• _Directions_:
Will you give the material below again, every line exactly as it is?

• _Dataset content_:
____
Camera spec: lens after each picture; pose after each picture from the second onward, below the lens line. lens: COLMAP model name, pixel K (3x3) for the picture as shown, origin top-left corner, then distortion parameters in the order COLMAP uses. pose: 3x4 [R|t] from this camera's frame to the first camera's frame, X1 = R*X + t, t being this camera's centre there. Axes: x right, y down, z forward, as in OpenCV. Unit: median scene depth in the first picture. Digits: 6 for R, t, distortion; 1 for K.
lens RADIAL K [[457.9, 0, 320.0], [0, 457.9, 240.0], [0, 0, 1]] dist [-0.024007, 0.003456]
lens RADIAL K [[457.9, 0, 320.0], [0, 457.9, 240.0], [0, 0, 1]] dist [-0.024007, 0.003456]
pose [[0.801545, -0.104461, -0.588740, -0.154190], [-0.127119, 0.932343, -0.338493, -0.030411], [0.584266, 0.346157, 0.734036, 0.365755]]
____
• _Solution to this task_:
Camera spec: lens after each picture; pose after each picture from the second onward, below the lens line. lens: COLMAP model name, pixel K (3x3) for the picture as shown, origin top-left corner, then distortion parameters in the order COLMAP uses. pose: 3x4 [R|t] from this camera's frame to the first camera's frame, X1 = R*X + t, t being this camera's centre there. Axes: x right, y down, z forward, as in OpenCV. Unit: median scene depth in the first picture. Digits: 6 for R, t, distortion; 1 for K.
lens RADIAL K [[457.9, 0, 320.0], [0, 457.9, 240.0], [0, 0, 1]] dist [-0.024007, 0.003456]
lens RADIAL K [[457.9, 0, 320.0], [0, 457.9, 240.0], [0, 0, 1]] dist [-0.024007, 0.003456]
pose [[0.801545, -0.104461, -0.588740, -0.154190], [-0.127119, 0.932343, -0.338493, -0.030411], [0.584266, 0.346157, 0.734036, 0.365755]]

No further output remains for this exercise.